■ Selected excerpt:
--

The Monarch at MLK was an old electrical plant that sat vacant for decades. We are turning that into a world-class workforce development hub, co-located with companies that will be producing their products on site. Our Office of Violence Prevention will go there, and our Workforce Development Agency . . . our Economic Empowerment Center will also go there, which is going to help entrepreneurs either start or grow their businesses, as well as our Land Reutilization Authority, our land bank. They have a lot of equipment that they use to maintain our vacant lots; we have about 7,000 vacant lots that we are currently maintaining.
We’re co-locating essential services in the community so people don’t always have to come downtown to City Hall. We hope that this facility is going to be a hub of activity, and we also own 15 acres around it, so we’re going to build up around it as well, with a daycare center and housing and other amenities.
AF: For all the physical planning and placemaking that is part of the mayor’s job, what are the key elements of addressing violent crime, which understandably is on the minds of so many residents?
TJ: The year before I came into office, which was a pandemic year, we had 263 homicides. As of the end of 2023, that number is down to 158. That’s a 40 percent decrease. Crime is also decreasing in other categories. . . . It’s because of several things that we put in place. It’s not just one thing. We started by opening a new Office of Violence Prevention, where we work with community organizations because people who are closest to the problem are closest to the solution.
We provide grants and technical assistance to community organizations on the ground who are doing this violence prevention work, employing trusted messengers, taking care of mental health, substance abuse. We also started a cops-and-clinicians program where we pair an officer with a mental health professional to be deployed to certain calls. We’re trying to deploy the right professional to the right call. That program alone has saved us thousands of man hours and millions of dollars because we’ve diverted people from emergency rooms, we’ve diverted people from jail and entering the criminal justice system. . . . Also for the first time in our city’s history, I hired a police chief from outside of the city. He’s been in several cities, Wilmington, Delaware, Chicago, and started his career in New York. He applies business practices to policing . . . and deploys our resources—which are finite—based on what the data is telling us. In his first full year being police chief, homicides were reduced 20 percent. We’re not quite where we want to be, but we’re definitely moving in the right direction with all of these pieces working together.
AF: I want to turn to infrastructure, which plays a role in the overall vibe of the city. Have you seen any difference in the results of the infrastructure plan from two years ago, which included some small but important things like sidewalk repair, lighting, and trimming weeds?

--

[Stored data]
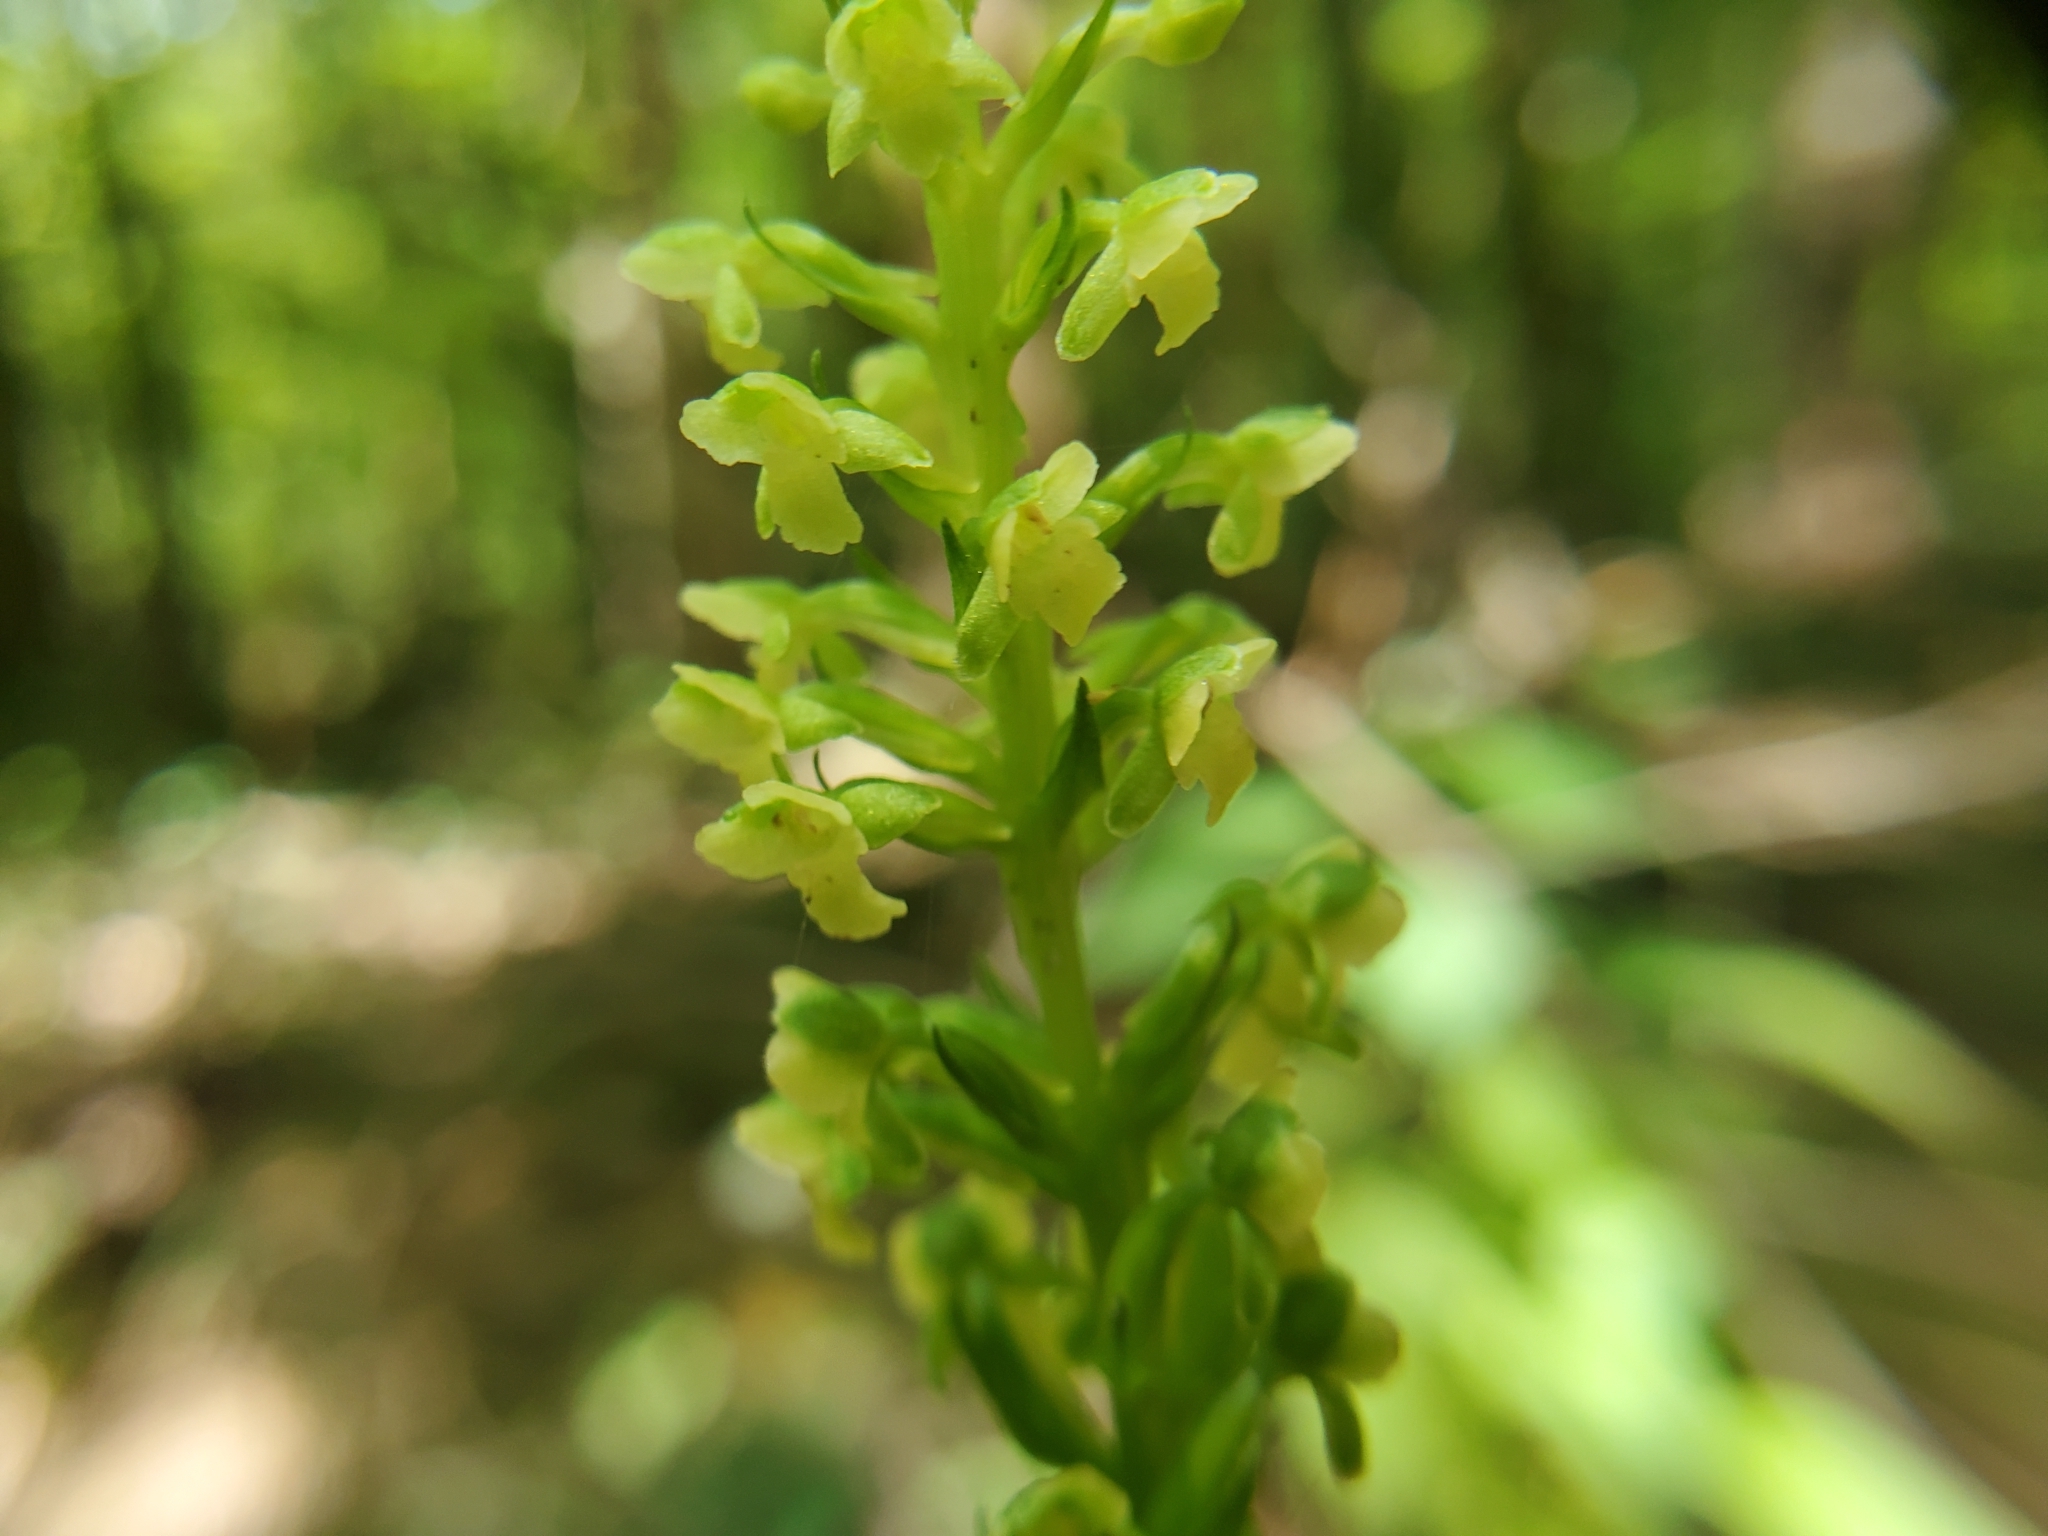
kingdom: Plantae
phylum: Tracheophyta
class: Liliopsida
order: Asparagales
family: Orchidaceae
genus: Platanthera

--

■ Requirement: Translate this sentence from the mayor's interview into Spanish: "We’re trying to deploy the right professional to the right call."

■ Response area: Estamos tratando de enviar al profesional adecuado a la llamada adecuada.